Parmi les évolutions possibles, on pourrait imaginer la disponibilité d’un adaptateur au standard GoPro pour la lampe arrière R1, similaire à celui déjà proposé pour la lampe avant. Cela faciliterait son intégration avec les nombreux supports déjà existants sur le marché.
Le fait que l’ensemble des réglages passe par une application smartphone entièrement en anglais pourra également rebuter certains utilisateurs. Cela dit, les paramètres par défaut sont déjà très bien configurés et permettent d’utiliser la lampe immédiatement et en toute sécurité, sans avoir à modifier quoi que ce soit.
Au final, je suis absolument ravi de cette solution, qui correspond parfaitement à mes besoins pour les longues sorties et les aventures en totale autonomie.
Attention aux taxes d’importation
Depuis le Brexit, tout achat en provenance du Royaume-Uni est soumis à des taxes à l’importation dans l’Union européenne. Il faut donc prévoir ce coût supplémentaire.
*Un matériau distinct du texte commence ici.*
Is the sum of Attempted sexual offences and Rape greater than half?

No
Certaines marques comme Exposure ou Tailfin expédient leurs produits depuis l’Europe, ce qui évite ce problème.
Liens utiles
- Site Igaro : https://www.igaro.com
- Support de selle avec adaptateur GoPro : https://www.amazon.fr/dp/B0DLB92MGN
- Support GoPro utilisé pour installer le R1 : https://www.amazon.fr/dp/B08PKJD2SR
Le support vendu sur Amazon n’est pas prévu initialement pour le R1, mais il fonctionne plutôt bien dans la pratique.